Present the draft to the user. Common discussion points:

  • Are the user stories complete? Any missing scenarios?
  • Is the technical approach acceptable? Alternative architectures?
  • Are boundaries correct? Anything too strict or too loose?
  • Are verification criteria testable and sufficient?
  • Is the task breakdown granularity right?

Revise until the user confirms. Mark status as "✅ Confirmed" when approved.

Step 4: Save and Deliver

Save the confirmed spec to the project. Suggested locations:

  • Single feature: SPEC.md in project root
  • Multiple specs: spec/<feature-name>.md
  • With dev-workflow: the spec replaces the requirement doc in Phase 2

Tell the user the spec is ready and suggest next steps:

  • Hand to a coding agent (dev-workflow, Claude Code, Codex, etc.)
  • Use as a reference for manual implementation
  • Share with team for review

Adapting to Project Scale

Small task (bug fix, small feature):

  • Skip or compress sections that don't apply
  • Focus on: Objective, Changes, Boundaries, Verification
  • Total spec: ~50-100 lines

Medium task (feature, refactor):

  • Use full template
  • Total spec: ~100-250 lines

Large task (new module, major feature):

  • Use full template with extended task breakdown
  • Consider splitting into multiple specs (one per component/module)
  • Include architecture diagram description or data model
  • Total spec: ~200-400 lines

Principles

These come from industry best practices (GitHub's study of 2,500+ agent files, Anthropic's context engineering research, and practical spec-driven development patterns):

  1. Spec is the source of truth — It persists across sessions, anchoring the agent when context gets long or sessions restart.

  2. Structure for parseability — Clear Markdown headings, consistent format.
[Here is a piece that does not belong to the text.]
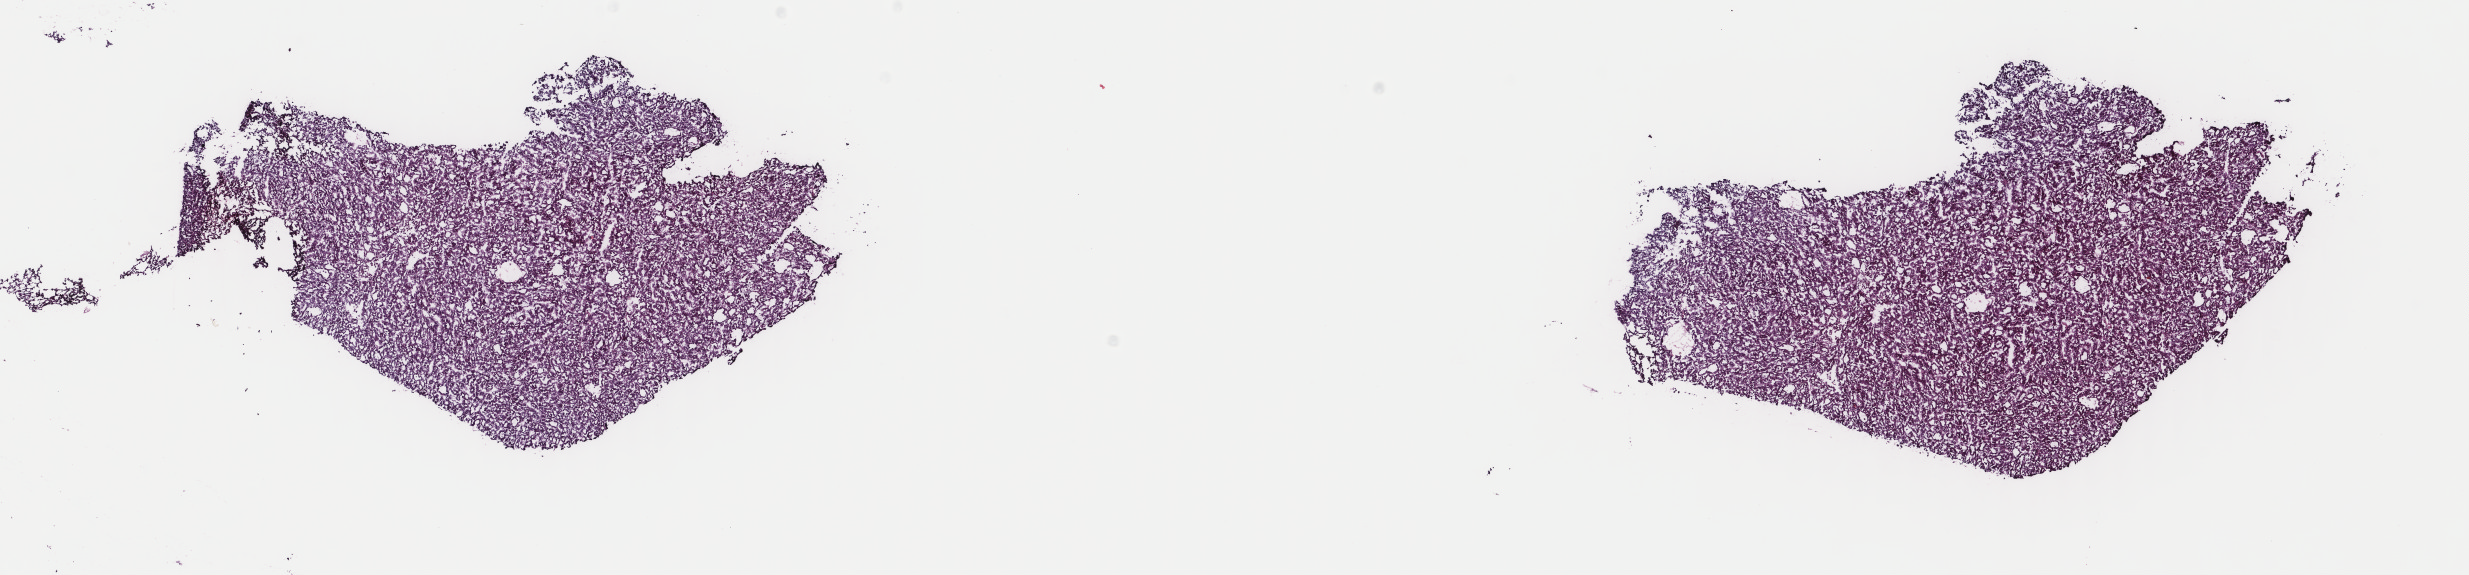
Digitized H&E-stained tissue section (whole slide), a low-resolution overview of the entire scanned area, about 19.6 x 4.6 mm (from a 40x scan), frozen section from the top of the tissue portion, sample: primary tumour, liver. Male, age 65 years at initial diagnosis. Composition of this section per pathologist review: tumour cells 100%, tumour nuclei 80%.
Diagnosis: Hepatocellular carcinoma, NOS.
AI models handle well-structured text better than free-form prose.

  3. Six core areas — Commands, Testing, Project Structure, Code Style, Git Workflow, Boundaries. Use as a completeness checklist.
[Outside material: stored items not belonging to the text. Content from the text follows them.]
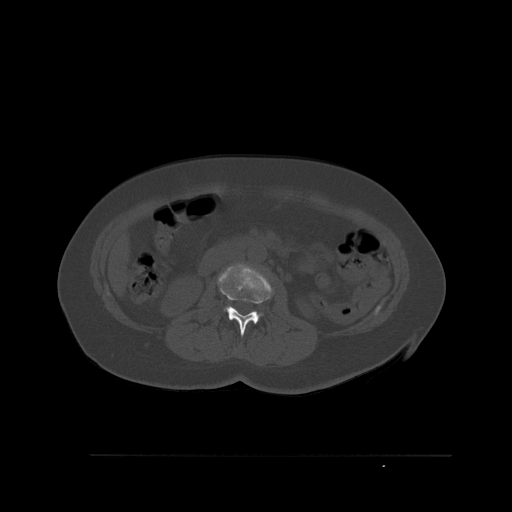
CT including the spine, one axial slice. Slice 243 of 527 in the series (ordered by position). Bone window (W 1800 / L 400 HU). 1.5 mm slice thickness. 512 × 512 image matrix, field of view 470 × 470 mm. Patient: female, 73 years. Case-level facts recorded for this patient, not image findings: primary cancer: breast.
Annotated regions visible in this slice (semi-automatically segmented with operator editing):
- L2 vertebra: bounding box [x1, y1, x2, y2] px = [221, 262, 270, 336]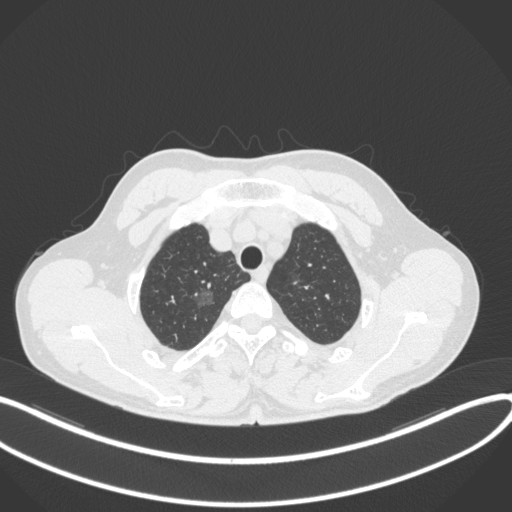
Chest CT, one axial slice. Position 321 of 407 along the scan axis. Reconstruction kernel B31f. 120 kVp. Lung window (W 1500 / L -600 HU). 1 mm slice thickness. 512 × 512 image matrix, field of view 400 × 400 mm. Patient: male, 58 years. Case-level facts recorded for this patient, not image findings: clinical TNM (as recorded): T1c N0 M0.
Outlined on this slice (rectangle marked by the reading radiologist):
- lung tumour (recorded histology: adenocarcinoma): box from (x=188, y=278) to (x=218, y=308) px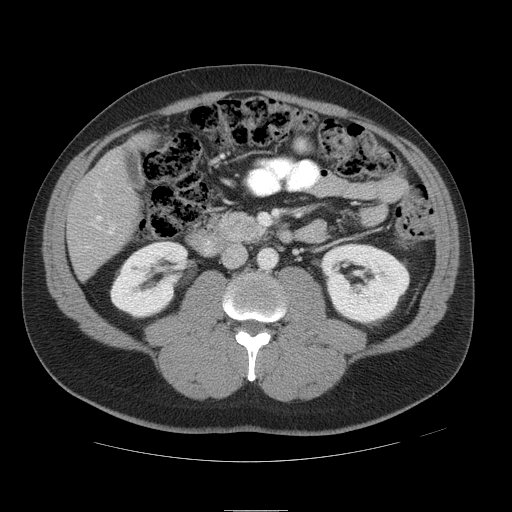
Contrast-enhanced abdominal CT, one axial slice. Slice 17 of 49 in the series (ordered by position). Intravenous contrast given. Soft-tissue window (W 400 / L 40 HU). 512 × 512 image matrix. Case-level facts recorded for this patient, not image findings: patient: female, age 48 years at operation; diagnosis: colorectal cancer liver metastases, imaged before liver resection; multiple liver metastases: yes; largest metastasis: 5.1 cm; disease in both lobes: yes.
Outlined on this slice (expert manual segmentation):
- hepatic veins: box from (x=96, y=216) to (x=102, y=221) px
- liver: (x=69, y=153)–(x=138, y=277)
- portal vein (with intrahepatic branches): (x=94, y=165)–(x=114, y=235)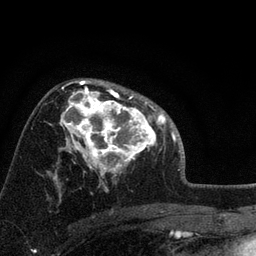
Breast MRI, one axial slice. Cropped to one breast. Dynamic contrast-enhanced series, time point 2 of 7 at this slice position (early post-contrast). 3 T. TE 2.2 ms, TR 6.2 ms. 256 × 256 image matrix, field of view 140 × 140 mm. Female patient.
Annotated regions visible in this slice (semi-automatically segmented with operator editing):
- enhancing-tissue mask used for the functional tumour volume (all voxels passing the contrast-enhancement thresholds inside the analysis volume; usually the tumour): box from (x=66, y=91) to (x=158, y=175) px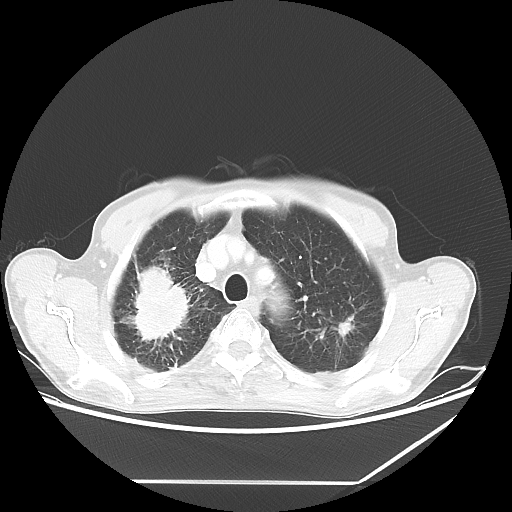
Chest CT, one axial slice. Position 51 of 65 along the scan axis. Reconstruction kernel LUNG. Lung window (W 1500 / L -600 HU). 5 mm slice thickness. 512 × 512 image matrix. Male patient, age 68 years. From the clinical record (not read from this slice): clinical TNM (as recorded): T3 N3 M0.
Structures marked on this image (bounding box drawn by a radiologist):
- lung tumour (recorded histology: adenocarcinoma): bounding box <110,259,192,356> (left, top, right, bottom; pixels)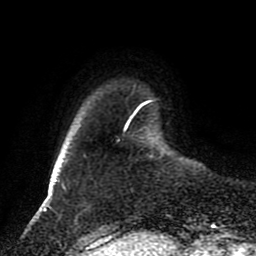
Breast MRI (dynamic contrast-enhanced), one axial slice; slice 17 of 80 in the series (ordered by position); cropped to one breast; dynamic contrast-enhanced series, time point 2 of 8 at this slice position (early post-contrast); 1.5 T; TE 4.2 ms, TR 7 ms; 256 × 256 image matrix. Female patient.
Annotated regions visible in this slice (semi-automatic segmentation, software-assisted and operator-edited):
- enhancing-tissue mask used for the functional tumour volume (all voxels passing the contrast-enhancement thresholds inside the analysis volume; usually the tumour): bounding box [x1, y1, x2, y2] px = [125, 121, 130, 129]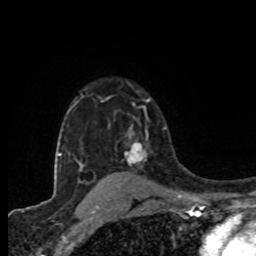
Breast MRI (dynamic contrast-enhanced), one axial slice; slice 59 of 80 in the series (ordered by position); cropped to one breast; dynamic contrast-enhanced series, time point 2 of 8 at this slice position (early post-contrast); 1.5 T; TE 4.2 ms, TR 7 ms; 2 mm slice thickness; 256 × 256 image matrix, field of view 155 × 155 mm. Female patient.
Structures marked on this image (semi-automatic segmentation, software-assisted and operator-edited):
- enhancing-tissue mask used for the functional tumour volume (all voxels passing the contrast-enhancement thresholds inside the analysis volume; usually the tumour): bounding box <125,126,148,166> (left, top, right, bottom; pixels)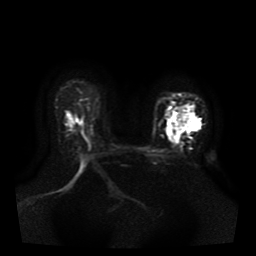
Breast MRI, one axial slice. Position 28 of 41 along the scan axis. Diffusion-weighted series; image 2 of 4 stored at this slice position (different b-values; order by instance number). 1.5 T. 5 mm slice thickness. 256 × 256 image matrix, field of view 330 × 330 mm. Female patient.
Structures marked on this image (manually delineated by an expert):
- tumour on diffusion-weighted imaging: box from (x=168, y=107) to (x=198, y=142) px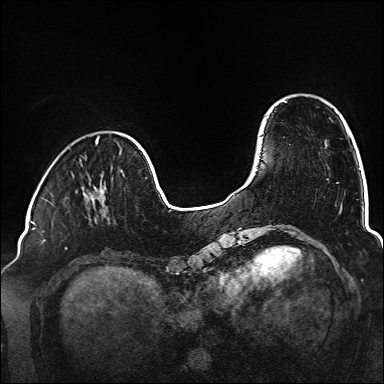
Breast MRI (dynamic contrast-enhanced), one axial slice; position 39 of 160 along the scan axis; dynamic contrast-enhanced series, time point 2 of 6 at this slice position (early post-contrast); 1.5 T; TE 2.3 ms, TR 5.2 ms; 1 mm slice thickness; 384 × 384 image matrix. Female patient.
Outlined on this slice (semi-automatically segmented with operator editing):
- enhancing-tissue mask used for the functional tumour volume (all voxels passing the contrast-enhancement thresholds inside the analysis volume; usually the tumour): bounding box (x1, y1, x2, y2) in pixels: (90, 193, 102, 200)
  4. Three-tier boundaries — ✅ Always do (proceed without asking) / ⚠️ Ask first (need human approval) / 🚫 Never do (hard stop). More effective than flat rule lists.

  5. Modularity — Each section should be independently useful. A coding agent working on the backend doesn't need the frontend spec section in its context.

  6. Living document — Update the spec when decisions change. An outdated spec is worse than no spec.